### [Texte extrait]
#####
La question des droits des personnes LGBT en Pologne est revenue plusieurs fois dans l’actualité. Avec des zones "sans LGBT", qui refusent de rendre certains services aux personnes discriminées, et des autorisations pour les commerces de les refuser au nom de la liberté religieuse, le pays est depuis longtemps montré comme un des plus homophobes d’Europe. Pourtant, en 2019, une proposition de loi a été déposée par le parti libéral Nowoczesna. A ce jour, elle n’a pas débouché sur une loi. En Italie, un projet de loi a été déposé en 2016, mais il n’a jamais été voté.
Et en Belgique ?
Chez nous, le sujet est rarement évoqué. Pourtant, en 2014, une femme a été brûlée vive lors d’un exorcisme à Anvers, parce qu’elle était lesbienne. "Les témoignages récoltés confirment que ces pratiques existent au sein d’organisations sectaires nuisibles", explique Kerstine Vanderput, directrice du service analyse du Centre d’information et d’avis sur les organisations sectaires nuisibles (CIAOSN), à l’Avenir. Pour l’instant, aucun projet de loi n’a été déposé pour interdire ces pratiques. "En Belgique, à part porter plainte pour discrimination, on ne peut pas encore faire grand-chose", regrettait en 2020 Philippe Artois, coordinateur de l’association LGBT Tels Quels, cité par L’Avenir.
#####
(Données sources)

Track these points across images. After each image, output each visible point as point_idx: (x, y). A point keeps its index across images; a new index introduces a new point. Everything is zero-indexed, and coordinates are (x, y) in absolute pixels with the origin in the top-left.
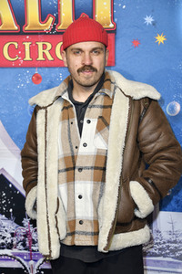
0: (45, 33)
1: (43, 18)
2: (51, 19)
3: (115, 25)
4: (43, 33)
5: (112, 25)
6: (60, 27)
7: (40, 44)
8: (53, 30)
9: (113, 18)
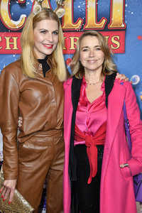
0: (76, 31)
1: (75, 21)
2: (80, 21)
3: (126, 25)
4: (74, 31)
5: (123, 26)
6: (87, 27)
7: (72, 39)
8: (81, 29)
9: (124, 21)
#####
### [Consigne]
Répondez brièvement à ces questions en vous appuyant sur le texte extrait.
1. Quel parti a déposé une proposition de loi en Pologne en 2019 ?
2. En quelle année un projet de loi a-t-il été déposé en Italie ?
3. Quelle fonction Philippe Artois occupe-t-il ?

### [Votre réponse]
1. Le parti libéral Nowoczesna.
2. En 2016.
3. Il est coordinateur de l’association LGBT Tels Quels.